- [Text excerpt]
Backup speed regression: 2h20m → 8h39m after PVE 8→9 / QEMU 9.2→10.1 / Ceph 18→19 upgrade

portedaix

Member
Sep 4, 2023
10
0
6
Hi,

Since upgrading on February 11, 2026, VM backup duration has jumped from 2h20m to ~8h39m for a VM with a 6TB Ceph RBD disk. The slowdown is immediate and reproducible on every backup since. Note : the VM is shutdown every evening for power savings. Bitmap is created new every morning.


VERSIONS
- PVE: 9.1.6 (kernel 6.17.13-2-pve)
- QEMU: 10.1.2-7
- Ceph: 19.2.3-pve4
- PBS: 4.1.4 (kernel 6.17.13-2-pve)


VM SETUP
- scsi0: 64GB on NVMe-backed Ceph pool
- scsi1: 6TB on HDD-backed Ceph pool (9x HDD OSDs, 3 nodes)

- [Dataset]
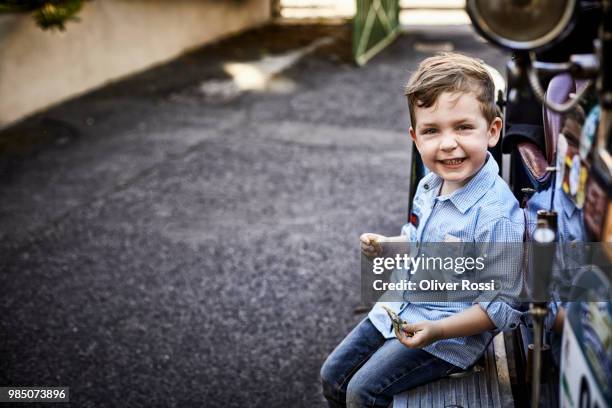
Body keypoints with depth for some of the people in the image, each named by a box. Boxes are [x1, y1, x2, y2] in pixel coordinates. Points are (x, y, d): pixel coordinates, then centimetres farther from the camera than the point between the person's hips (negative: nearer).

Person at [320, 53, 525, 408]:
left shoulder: (496, 214, -27)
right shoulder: (430, 186, -2)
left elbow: (506, 306, -24)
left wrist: (438, 330, -30)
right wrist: (386, 248, -3)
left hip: (452, 330, -8)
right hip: (401, 309, 8)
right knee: (333, 377, 12)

- [Instructions]
a: Reproduce the passage of the backup slowdown post starting with "- QEMU: 10.1.2-7" and going on through "OSDs, 3 nodes)".
b: In the backup slowdown post, how many HDD OSDs make up the Ceph pool that holds the 6TB disk?

- [Expected outputs]
a:
- QEMU: 10.1.2-7
- Ceph: 19.2.3-pve4
- PBS: 4.1.4 (kernel 6.17.13-2-pve)


VM SETUP
- scsi0: 64GB on NVMe-backed Ceph pool
- scsi1: 6TB on HDD-backed Ceph pool (9x HDD OSDs, 3 nodes)

b: Nine HDD OSDs, spread across 3 nodes.